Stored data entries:
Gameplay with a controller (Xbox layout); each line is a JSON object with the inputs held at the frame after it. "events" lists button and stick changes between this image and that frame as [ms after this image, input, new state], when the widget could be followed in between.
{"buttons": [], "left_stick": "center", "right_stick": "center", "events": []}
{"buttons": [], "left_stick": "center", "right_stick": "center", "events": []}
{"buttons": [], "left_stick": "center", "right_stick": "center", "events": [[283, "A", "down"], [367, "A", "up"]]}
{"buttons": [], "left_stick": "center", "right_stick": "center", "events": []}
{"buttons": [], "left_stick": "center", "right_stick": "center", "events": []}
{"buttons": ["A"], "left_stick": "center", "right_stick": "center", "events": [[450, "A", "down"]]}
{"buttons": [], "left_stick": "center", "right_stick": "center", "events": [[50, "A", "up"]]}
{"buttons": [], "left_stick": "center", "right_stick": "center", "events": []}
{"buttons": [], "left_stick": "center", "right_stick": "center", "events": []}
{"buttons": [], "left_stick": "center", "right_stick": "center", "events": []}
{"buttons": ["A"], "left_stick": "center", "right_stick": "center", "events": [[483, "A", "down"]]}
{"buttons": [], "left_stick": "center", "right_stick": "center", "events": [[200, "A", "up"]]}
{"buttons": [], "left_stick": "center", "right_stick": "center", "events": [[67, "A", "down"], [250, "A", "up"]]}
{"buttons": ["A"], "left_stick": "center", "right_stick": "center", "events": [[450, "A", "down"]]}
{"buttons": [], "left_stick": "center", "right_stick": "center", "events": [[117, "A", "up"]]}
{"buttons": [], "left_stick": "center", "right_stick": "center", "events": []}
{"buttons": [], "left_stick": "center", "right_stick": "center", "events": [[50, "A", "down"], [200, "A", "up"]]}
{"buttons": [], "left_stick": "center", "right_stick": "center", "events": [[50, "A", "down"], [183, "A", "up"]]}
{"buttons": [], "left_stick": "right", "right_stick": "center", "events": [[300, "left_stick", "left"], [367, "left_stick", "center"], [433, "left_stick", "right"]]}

- Problem requirements
The records above must be transcribed line for line, exactly.

- Exercise result
Gameplay with a controller (Xbox layout); each line is a JSON object with the inputs held at the frame after it. "events" lists button and stick changes between this image and that frame as [ms after this image, input, new state], when the widget could be followed in between.
{"buttons": [], "left_stick": "center", "right_stick": "center", "events": []}
{"buttons": [], "left_stick": "center", "right_stick": "center", "events": []}
{"buttons": [], "left_stick": "center", "right_stick": "center", "events": [[283, "A", "down"], [367, "A", "up"]]}
{"buttons": [], "left_stick": "center", "right_stick": "center", "events": []}
{"buttons": [], "left_stick": "center", "right_stick": "center", "events": []}
{"buttons": ["A"], "left_stick": "center", "right_stick": "center", "events": [[450, "A", "down"]]}
{"buttons": [], "left_stick": "center", "right_stick": "center", "events": [[50, "A", "up"]]}
{"buttons": [], "left_stick": "center", "right_stick": "center", "events": []}
{"buttons": [], "left_stick": "center", "right_stick": "center", "events": []}
{"buttons": [], "left_stick": "center", "right_stick": "center", "events": []}
{"buttons": ["A"], "left_stick": "center", "right_stick": "center", "events": [[483, "A", "down"]]}
{"buttons": [], "left_stick": "center", "right_stick": "center", "events": [[200, "A", "up"]]}
{"buttons": [], "left_stick": "center", "right_stick": "center", "events": [[67, "A", "down"], [250, "A", "up"]]}
{"buttons": ["A"], "left_stick": "center", "right_stick": "center", "events": [[450, "A", "down"]]}
{"buttons": [], "left_stick": "center", "right_stick": "center", "events": [[117, "A", "up"]]}
{"buttons": [], "left_stick": "center", "right_stick": "center", "events": []}
{"buttons": [], "left_stick": "center", "right_stick": "center", "events": [[50, "A", "down"], [200, "A", "up"]]}
{"buttons": [], "left_stick": "center", "right_stick": "center", "events": [[50, "A", "down"], [183, "A", "up"]]}
{"buttons": [], "left_stick": "right", "right_stick": "center", "events": [[300, "left_stick", "left"], [367, "left_stick", "center"], [433, "left_stick", "right"]]}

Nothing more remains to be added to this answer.